Bacteria often get bad press, with those found in water often linked to illness and disease. But researchers at The University of Nottingham are using these tiny organisms alongside the very latest membrane filtration techniques to improve and refine water cleaning technology.
These one-celled organisms eat the contaminants present in water whether it is being treated prior to industrial use or even for drinking in a process called bioremediation.
The water is then filtered through porous membranes, which function like a sieve. However, the holes in these sieves are microscopic, and some are so small they can only be seen at the nanoscale. Pore size in these filters can range from ten microns ten thousandths of a millimetre to one nanometre a millionth of a millimetre.
These technologies can be developed into processes which optimise the use of water whether in an industrial system or to provide drinking water in areas where it is a scarce resource.
The research is led by Nidal Hilal, Professor of Chemical and Process Engineering in the Centre for Clean Water Technologies a world-leading research centre developing advanced technologies in water treatment.

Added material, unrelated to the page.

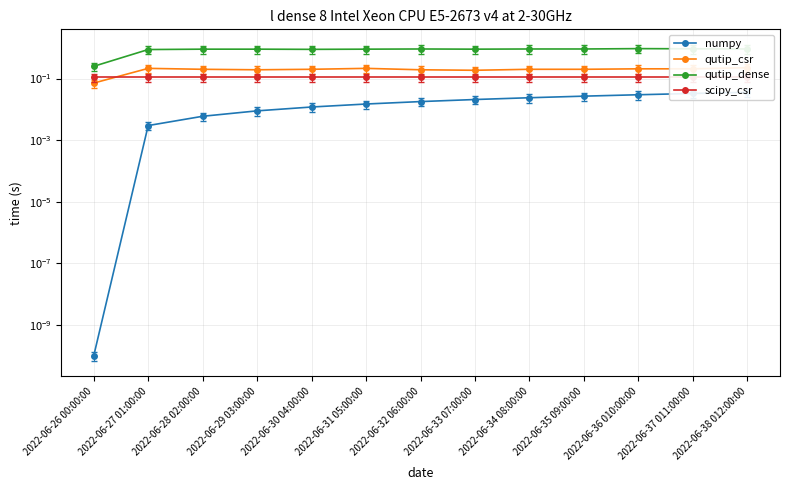

True or false: numpy and qutip_dense cross at least once.

False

Current membrane technology used in water treatment processes can decrease in efficiency over time, as the membranes become fouled with contaminants. By using bioremediation the membranes can be cleaned within the closed system, without removing the membranes. Researchers at the centre have developed the technology in partnership with Cardev International, an oil filtration company based in Harrogate.
As well as being highly effective in the water treatment process, transforming industrial liquid waste contaminated with metals and oils into clean water, ultrafiltration and nanofiltration membranes have a useful side effect. The waste products have a very high calorific value, and can be used as fuel.